Things to do
a: In the forum post about setting up a 40 gallon tank, transcribe everything from "My biggest concern" down to "I can find.".
b: According to the forum post about setting up a 40 gallon tank, which heater does the poster plan to buy for the 40 gallon?
c: Write the next part of the forum post about setting up a 40 gallon tank, picking up after its final sentence.

Excerpt

· · · ·

# Setting up a 40 gallon! EXCITED!



## seaecho (Jan 31, 2012)

You might remember me, and how I've been posting about cycling a 10 gallon. Well, after a month, the cycling is almost done, and the other day I discovered a 40 gallon rectangular tank in one of my storage sheds that I'd forgotten I had! I measured my computer desk, and I will just barely have room to set my 10 gallon sideways, and the 40 gallon along the wall. With only an inch to spare! I'll actually put the tanks in place tomorrow to see if it will work.

OK, this is what I'm planning, and I'd love it if you would give me your input on anything you disagree with. I'm on a budget, so it won't be a fancy tank (at least not right away). I already have a Marineland Penguin Bio-Wheel in my 10 gallon and love it, so I'm going to get an Emperor 280 Power Filter for the 40 gallon. They are on sale on Amazon. Also, I'm planning on a Via Aqua Quartz 200 wt. heater, also on sale on Amazon. Free shipping! (I have the 50 wt. in my 10 gallon and it does a great job after a little initial adjustment). 

My biggest concern is getting a cover, hood and lights. I know that will be one of the biggest expenses. Suggestions on where to get this stuff, and exactly WHAT to get would be appreciated. I know fluorescent lights are the best way to go (and the cheapest), and I plan on having low light plants, so no need for super wattage. In other words, as reasonable as I can find.

· · · ·

Provided records
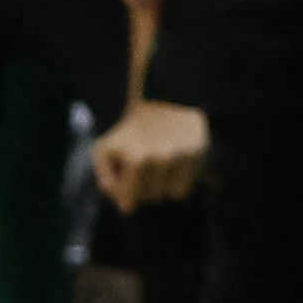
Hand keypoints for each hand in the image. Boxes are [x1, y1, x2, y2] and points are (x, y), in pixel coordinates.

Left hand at [91, 97, 211, 208]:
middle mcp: (163, 159)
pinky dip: (178, 179)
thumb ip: (105, 178)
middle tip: (139, 165)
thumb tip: (125, 204)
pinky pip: (185, 185)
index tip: (121, 179)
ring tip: (156, 162)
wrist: (159, 98)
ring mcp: (183, 156)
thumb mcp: (104, 148)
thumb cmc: (128, 129)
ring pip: (170, 194)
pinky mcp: (199, 152)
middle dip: (142, 187)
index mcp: (137, 160)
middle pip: (150, 198)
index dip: (123, 193)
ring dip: (161, 184)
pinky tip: (171, 162)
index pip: (129, 202)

· · · ·

Answers for the tasks
a:
My biggest concern is getting a cover, hood and lights. I know that will be one of the biggest expenses. Suggestions on where to get this stuff, and exactly WHAT to get would be appreciated. I know fluorescent lights are the best way to go (and the cheapest), and I plan on having low light plants, so no need for super wattage. In other words, as reasonable as I can find.

b: A Via Aqua Quartz 200 wt. heater.

c:
As for plants, I plan to get more Hornwort as the fish seem to love exploring through it. Also, another 2 Java ferns and a couple of Anubia nanos (if I can find them at a reasonable price) and maybe another 2-3 marimo balls. A couple of sideways turned terra cotta pots as "caves." The substrate will be Eco-Complete black. I'll have to get another bag, as the one I have ordered won't be enough. How much substrate do you guys use? About 2 inches?

As for the fish, I plan on getting a female betta and another male. I plan to divide the 40 gallon for the bettas. The one I have now will stay in the 10 gallon. I also want to get a Pit Bull Pleco, or Bristlenose if I can't find a Pit Bull, 4 Kuhlis, maybe a couple more ghost shrimp (I have one in the 10 gallon) and maybe more red cherry shrimp and 2 more corys, as my two albinos seem a little stressed out (zipping up and down the sides of the tank) and I think maybe just two aren't enough. Not sure who will go where, but that is what I want to start with. Oh, and I have two Mystery snails too. One will stay in the 10 gallon and the other somewhere in the 40. Any other suggestions would be great. I like fish that aren't flighty and nervous. And no real small ones, like Neons. 

Before I set it up, if you have any suggestions for making things easier, or low cost ways of making it look good I'm open to them!


----------



## TheBigFish (Mar 5, 2012)

seaecho said:


> You might remember me, and how I've been posting about cycling a 10 gallon. Well, after a month, the cycling is almost done, and the other day I discovered a 40 gallon rectangular tank in one of my storage sheds that I'd forgotten I had! I measured my computer desk, and I will just barely have room to set my 10 gallon sideways, and the 40 gallon along the wall. With only an inch to spare! I'll actually put the tanks in place tomorrow to see if it will work.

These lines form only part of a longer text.